I installed nvidia-docker
and to test my installation, I ran docker run --rm --gpus all nvidia/cuda:10.0-base nvidia-smi
. I get this
-----------------------------------------------------------------------------
| NVIDIA-SMI 470.57.02 Driver Version: 470.57.02 CUDA Version: 11.4 |
|------------------------------- ---------------------- ----------------------
| GPU Name Persistence-M| Bus-Id Disp.A | Volatile Uncorr. ECC |
| Fan Temp Perf Pwr:Usage/Cap| Memory-Usage | GPU-Util Compute M. |
| | | MIG M. |
|=============================== ====================== ======================|
| 0 Quadro T2000 wi... On | 00000000:01:00.0 On | N/A |
| N/A 46C P0 10W / N/A | 2294MiB / 3911MiB | 0% Default |
| | | N/A |
------------------------------- ---------------------- ----------------------
The driver version and CUDA version are exactly the same as what I get when I run nvidia-smi
outside the container in my regular terminal. My understanding of why the driver version is the same is that device drivers are hardware specific, and thus aren't installed inside the container, and the reason why nvidia-docker
exists is to allow software running inside the container to talk to the device drivers. Is this correct?

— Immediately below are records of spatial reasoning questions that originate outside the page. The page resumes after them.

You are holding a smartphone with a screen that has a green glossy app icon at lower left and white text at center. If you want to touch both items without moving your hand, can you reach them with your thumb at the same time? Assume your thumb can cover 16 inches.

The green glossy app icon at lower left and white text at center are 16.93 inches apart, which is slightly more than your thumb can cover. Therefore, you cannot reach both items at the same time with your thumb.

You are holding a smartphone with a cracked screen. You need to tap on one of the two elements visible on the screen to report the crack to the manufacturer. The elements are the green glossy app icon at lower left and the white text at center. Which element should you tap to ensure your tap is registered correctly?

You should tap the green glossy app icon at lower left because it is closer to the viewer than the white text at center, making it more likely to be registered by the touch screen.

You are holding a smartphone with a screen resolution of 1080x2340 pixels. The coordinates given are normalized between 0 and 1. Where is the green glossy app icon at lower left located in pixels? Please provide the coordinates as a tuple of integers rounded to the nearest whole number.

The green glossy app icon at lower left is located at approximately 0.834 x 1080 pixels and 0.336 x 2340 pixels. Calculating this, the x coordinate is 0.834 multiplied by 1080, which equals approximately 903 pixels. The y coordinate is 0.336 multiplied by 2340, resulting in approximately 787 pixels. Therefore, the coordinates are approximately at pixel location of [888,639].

My main point of confusion is why the CUDA version is reported as 11.4 from inside the container. When I launch a bash terminal inside this container and look at the CUDA installation in /usr/local
, I only see version 10.0, so why is nvidia-smi
inside the container giving me CUDA version installed on my host system?
I believe these questions display a fundamental misunderstanding either of how nvidia-smi
works, or how nvidia-docker
works, so could someone point me towards resources that might help me resolve this misunderstanding?
CodePudding user response:
You can't have more than 1 GPU driver operational in this setting. Period. That driver is installed in the base machine. If you do something not recommended, like install it or attempt to install it in the container, it is still the one in the base machine that is in effect for the base machine as well as the container. Note that anything reported by nvidia-smi
pertains to the GPU driver only, and therefore is using the driver installed in the base machine, whether you run it inside or outside of the container. There may be detailed reporting differences like visible GPUs, but this doesn't impact versions reported.
The CUDA runtime version will be the one that is installed in the container. Period. It has no ability to inspect what is outside the container. If it happens to match what you see outside the container, then it is simply the case that you have the same configuration outside the container as well as inside.
Probably most of your confusion would be resolved with this answer and perhaps your question is a duplicate of that one.